* [Task 1]: Which actors does the Kakegurui 2 film entry below list under "Starring"?
* [Task 2]:
Answer from the Kakegurui 2 film entry below:
(a) What is the film's running time?
(b) In what month and year did the creators of the first live-action movie reveal that a sequel was in the works?
(c) Which company distributed the film?
* [Task 3]: Supply the next part of the Kakegurui 2 film entry below, picking up after its last sentence.

* [Text excerpt]:
--*--

- Directed by: Tsutomu Hanabusa
- Written by: Mizuto Takano, Tsutomu Hanabusa
- Based on: Kakegurui – Compulsive Gambler by Homura Kawamoto; Tōru Naomura;
- Produced by: Yoda Tatsumi
- Starring: Minami Hamabe; Fuiji Ryusei; Mahiro Takasugi; Aoi Morikawa; Ruka Matsuda; Yurika Nakamura; Mito Natsume;
- Distributed by: GAGA Pictures
- Release date: June 1, 2021;
- Running time: 119 minutes
- Country: Japan
- Language: Japanese
- Box office: $1.1 million

= Kakegurui 2: Ultimate Russian Roulette =

Kakegurui 2: Ultimate Russian Roulette ( Japanese: 映画 賭ケグルイ 絶体絶命ロシアンルーレット ) is a 2021 Japanese live-action film directed by Hanabusa Tsutomu. It is a sequel to Kakegurui and is based on the manga series of the same name by Homura Kawamoto and illustrated by Tōru Naomura. It was released on June 1, 2021.

== Production ==
In August 2020, the creators of the first live-action movie shared that a sequel is in the works, scheduled for a 2021 release in Japan. The cast from the previous film were returning to reprise their role. Tsutomu Hanabusa was set to direct the film once again and collaborate on the screenplay, along with Minato Takano. The story is completely original and is fully supervised by the original author, Homura Kawamoto.

--*--

* [Supplied entries]:
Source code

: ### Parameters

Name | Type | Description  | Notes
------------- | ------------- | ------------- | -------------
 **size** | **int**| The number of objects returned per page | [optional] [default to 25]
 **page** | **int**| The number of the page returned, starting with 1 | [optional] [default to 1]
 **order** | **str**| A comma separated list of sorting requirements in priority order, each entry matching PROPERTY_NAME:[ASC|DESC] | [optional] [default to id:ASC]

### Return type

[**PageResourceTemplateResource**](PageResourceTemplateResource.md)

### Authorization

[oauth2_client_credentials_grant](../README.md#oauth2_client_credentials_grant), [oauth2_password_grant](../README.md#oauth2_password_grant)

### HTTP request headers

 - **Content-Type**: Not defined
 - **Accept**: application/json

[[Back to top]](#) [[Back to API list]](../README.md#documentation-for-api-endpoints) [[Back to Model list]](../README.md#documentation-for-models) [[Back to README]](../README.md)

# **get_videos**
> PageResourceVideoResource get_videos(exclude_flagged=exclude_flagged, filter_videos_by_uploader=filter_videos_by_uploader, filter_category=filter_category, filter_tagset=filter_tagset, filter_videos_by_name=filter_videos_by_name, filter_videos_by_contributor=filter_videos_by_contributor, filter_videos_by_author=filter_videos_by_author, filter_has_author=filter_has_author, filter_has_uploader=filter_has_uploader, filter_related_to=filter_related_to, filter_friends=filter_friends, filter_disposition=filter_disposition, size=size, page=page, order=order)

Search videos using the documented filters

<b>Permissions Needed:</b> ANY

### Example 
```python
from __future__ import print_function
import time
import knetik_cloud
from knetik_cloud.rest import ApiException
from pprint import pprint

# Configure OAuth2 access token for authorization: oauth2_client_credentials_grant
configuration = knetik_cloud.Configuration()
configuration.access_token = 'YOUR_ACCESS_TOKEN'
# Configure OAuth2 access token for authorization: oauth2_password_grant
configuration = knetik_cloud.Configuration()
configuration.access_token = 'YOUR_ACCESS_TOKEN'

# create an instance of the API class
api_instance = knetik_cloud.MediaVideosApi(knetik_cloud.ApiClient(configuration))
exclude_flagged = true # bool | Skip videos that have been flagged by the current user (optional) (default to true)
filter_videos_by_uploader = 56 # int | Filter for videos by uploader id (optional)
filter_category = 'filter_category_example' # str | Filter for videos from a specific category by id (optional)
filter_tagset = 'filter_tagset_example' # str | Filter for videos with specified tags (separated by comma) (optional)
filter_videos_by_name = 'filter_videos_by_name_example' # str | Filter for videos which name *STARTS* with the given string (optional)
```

--*--

* [Task result 1]: Minami Hamabe; Fuiji Ryusei; Mahiro Takasugi; Aoi Morikawa; Ruka Matsuda; Yurika Nakamura; Mito Natsume

* [Task result 2]:
(a) 119 minutes
(b) August 2020
(c) GAGA Pictures

* [Task result 3]:
A trailer was launched in March 2021, revealing the release date of April 29 and the official movie title, "Kakegurui the Movie: Desperate Russian Roulette." The film includes a new antagonist, named Makuro Shikigami, played by Ryūsei Fujii.

The film's scheduled April 29 release date was being postponed due to COVID-19. They later announced that the new release date would be on May 12. The staff decided to delay the film again to the extended state of emergency in Japan. The film was officially set to premiere on June 21.

Taishi Nakagawa would not reprise his role of the series but he would appear in the film as a new original character named Uchijima.